For distinguished point deposits during peak hackathon activity, we expect:
- 10,000 workers
- 1 distinguished point per worker per minute
- ~170 writes/second
Well within limits.
Read Throughput
Reads scale better than writes. TypeDB Cloud auto-scales read replicas based on load.
Agent sensing (querying pheromone levels) dominates read traffic:
- 10,000 workers
- 1 sense operation per second per worker
- ~10,000 reads/second
We use D1 for hot reads (current pheromone levels) and TypeDB for cold reads (historical patterns, graph traversals).
Storage
Current database size: ~500MB Projected after hackathon: ~5GB
TypeDB Cloud handles up to 100GB on our tier. We’re comfortable.
The Client Library
We built a custom TypeDB client for Python:
from ants.knowledge import TypeDBClient
async with TypeDBClient() as client:
# Read query
scouts = await client.query(
"match $a isa scout; select $a;",
read_only=True
)
# Write with parameters
await client.insert(
"""
insert $e (source: $s, target: $t) isa edge,
has id $id,
has pheromone_level $p;
""",
parameters={
"s": source_id,
"t": target_id,
"id": edge_id,
"p": 0.0
}
)
The client handles:
- Connection pooling
- Retry with exponential backoff
- Transaction management
- Type conversion (TypeQL ↔ Python)
Monitoring
We track:
- Query latency: p50, p95, p99
- Write throughput: Inserts/second
- Connection pool: Active, idle, waiting
- Schema version: Current deployed version
- Sync lag: D1 → TypeDB delay
Dashboards available at metrics.ants-at-work.com (internal).
Future Plans
-
Real-time subscriptions: TypeDB 3.x roadmap includes live queries.

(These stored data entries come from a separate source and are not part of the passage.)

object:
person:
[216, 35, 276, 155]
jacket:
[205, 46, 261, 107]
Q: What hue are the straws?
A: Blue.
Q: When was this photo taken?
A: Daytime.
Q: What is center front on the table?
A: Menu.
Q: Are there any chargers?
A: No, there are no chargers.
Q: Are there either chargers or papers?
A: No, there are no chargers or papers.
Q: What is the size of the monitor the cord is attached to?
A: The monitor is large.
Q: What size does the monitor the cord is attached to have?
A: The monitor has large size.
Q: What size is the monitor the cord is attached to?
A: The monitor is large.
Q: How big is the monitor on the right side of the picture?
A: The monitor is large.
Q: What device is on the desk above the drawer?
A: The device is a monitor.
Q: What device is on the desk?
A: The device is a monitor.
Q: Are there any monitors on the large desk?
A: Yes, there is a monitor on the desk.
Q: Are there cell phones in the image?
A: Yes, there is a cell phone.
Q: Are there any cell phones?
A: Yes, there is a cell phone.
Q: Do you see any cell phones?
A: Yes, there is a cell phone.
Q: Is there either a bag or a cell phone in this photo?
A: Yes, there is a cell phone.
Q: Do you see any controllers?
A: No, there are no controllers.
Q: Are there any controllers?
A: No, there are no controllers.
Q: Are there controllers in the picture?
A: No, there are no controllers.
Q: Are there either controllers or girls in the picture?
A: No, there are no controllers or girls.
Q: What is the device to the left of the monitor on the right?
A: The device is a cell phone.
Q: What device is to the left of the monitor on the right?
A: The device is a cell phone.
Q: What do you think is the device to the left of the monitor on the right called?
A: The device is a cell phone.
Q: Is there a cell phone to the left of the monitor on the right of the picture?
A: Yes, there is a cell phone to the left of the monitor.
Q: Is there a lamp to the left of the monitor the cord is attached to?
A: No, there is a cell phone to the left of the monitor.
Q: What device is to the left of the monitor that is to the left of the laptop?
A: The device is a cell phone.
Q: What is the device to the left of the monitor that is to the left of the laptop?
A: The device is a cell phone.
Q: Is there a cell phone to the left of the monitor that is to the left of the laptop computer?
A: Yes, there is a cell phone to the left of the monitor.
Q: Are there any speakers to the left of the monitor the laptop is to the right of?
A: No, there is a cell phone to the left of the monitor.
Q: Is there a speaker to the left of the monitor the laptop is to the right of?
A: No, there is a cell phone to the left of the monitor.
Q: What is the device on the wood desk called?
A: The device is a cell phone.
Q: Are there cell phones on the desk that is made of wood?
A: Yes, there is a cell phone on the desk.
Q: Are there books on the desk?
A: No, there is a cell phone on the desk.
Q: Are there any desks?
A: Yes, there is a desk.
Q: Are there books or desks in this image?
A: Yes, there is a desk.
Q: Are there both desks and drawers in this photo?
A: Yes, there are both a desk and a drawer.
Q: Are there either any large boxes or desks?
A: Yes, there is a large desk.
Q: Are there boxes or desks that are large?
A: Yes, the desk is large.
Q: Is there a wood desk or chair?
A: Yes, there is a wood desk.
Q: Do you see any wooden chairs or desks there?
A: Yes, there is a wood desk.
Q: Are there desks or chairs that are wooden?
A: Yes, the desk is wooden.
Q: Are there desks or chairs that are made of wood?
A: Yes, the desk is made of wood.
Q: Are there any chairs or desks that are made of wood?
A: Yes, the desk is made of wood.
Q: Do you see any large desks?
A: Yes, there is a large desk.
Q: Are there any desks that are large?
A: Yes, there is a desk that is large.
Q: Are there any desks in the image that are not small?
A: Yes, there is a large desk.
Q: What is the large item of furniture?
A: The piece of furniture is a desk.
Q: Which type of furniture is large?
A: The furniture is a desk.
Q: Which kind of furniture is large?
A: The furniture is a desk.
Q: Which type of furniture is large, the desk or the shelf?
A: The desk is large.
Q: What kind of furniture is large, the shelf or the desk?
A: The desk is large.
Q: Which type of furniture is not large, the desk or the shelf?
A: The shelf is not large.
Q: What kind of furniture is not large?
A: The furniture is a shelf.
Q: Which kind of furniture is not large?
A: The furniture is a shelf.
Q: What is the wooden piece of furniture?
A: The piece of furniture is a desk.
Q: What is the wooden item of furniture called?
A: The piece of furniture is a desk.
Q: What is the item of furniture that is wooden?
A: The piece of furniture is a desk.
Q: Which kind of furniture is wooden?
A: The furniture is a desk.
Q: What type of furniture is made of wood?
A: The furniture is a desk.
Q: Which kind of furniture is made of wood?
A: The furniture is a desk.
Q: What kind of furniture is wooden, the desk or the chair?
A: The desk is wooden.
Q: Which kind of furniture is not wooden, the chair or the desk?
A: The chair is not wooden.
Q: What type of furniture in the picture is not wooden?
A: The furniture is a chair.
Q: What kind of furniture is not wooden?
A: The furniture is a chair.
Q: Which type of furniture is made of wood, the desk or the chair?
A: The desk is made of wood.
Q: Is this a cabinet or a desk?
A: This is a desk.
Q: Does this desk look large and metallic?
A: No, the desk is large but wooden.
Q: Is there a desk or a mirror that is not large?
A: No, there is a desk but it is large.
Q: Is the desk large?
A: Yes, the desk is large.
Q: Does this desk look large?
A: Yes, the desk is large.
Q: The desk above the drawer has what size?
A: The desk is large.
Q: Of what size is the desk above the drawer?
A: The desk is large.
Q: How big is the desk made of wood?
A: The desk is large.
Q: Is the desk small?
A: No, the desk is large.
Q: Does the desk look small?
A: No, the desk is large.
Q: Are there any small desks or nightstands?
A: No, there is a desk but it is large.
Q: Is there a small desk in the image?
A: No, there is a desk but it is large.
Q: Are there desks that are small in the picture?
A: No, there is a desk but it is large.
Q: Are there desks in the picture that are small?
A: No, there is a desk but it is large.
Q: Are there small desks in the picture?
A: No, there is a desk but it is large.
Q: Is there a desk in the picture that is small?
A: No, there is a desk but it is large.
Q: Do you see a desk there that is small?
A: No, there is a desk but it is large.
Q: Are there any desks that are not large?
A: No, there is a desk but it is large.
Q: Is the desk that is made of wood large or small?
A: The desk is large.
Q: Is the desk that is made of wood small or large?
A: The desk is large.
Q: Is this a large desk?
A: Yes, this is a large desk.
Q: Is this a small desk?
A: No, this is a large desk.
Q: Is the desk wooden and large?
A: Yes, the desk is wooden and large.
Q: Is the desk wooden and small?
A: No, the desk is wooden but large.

When implemented, agents can subscribe to pheromone changes instead of polling.
-
Multi-region: Currently single-region (US). Planning EU and Asia replicas for latency reduction.
-
Sharding: If we exceed 100GB, we’ll shard by mission. Each mission gets its own database, with a federation layer for cross-mission queries.
-
GPU acceleration: TypeDB supports GPU-accelerated graph operations. Evaluating for pattern detection workloads.
Try It
During the hackathon, participants get read access to the live database:
pip install typedb-driver
from typedb.driver import TypeDB, SessionType, TransactionType
with TypeDB.cloud_driver(
addresses=["cr0mc4-0.cluster.typedb.com:80"],
credential=TypeDBCredential("hackathon", "***", tls_enabled=True)
) as driver:
with driver.transaction("ants-colony", TransactionType.READ) as tx:
# Query the colony's memory
results = tx.query("match $p isa pattern; select $p;").resolve()
Credentials provided upon hackathon registration.
TypeDB is a product of Vaticle. Ants at Work is not affiliated with Vaticle but uses their excellent database.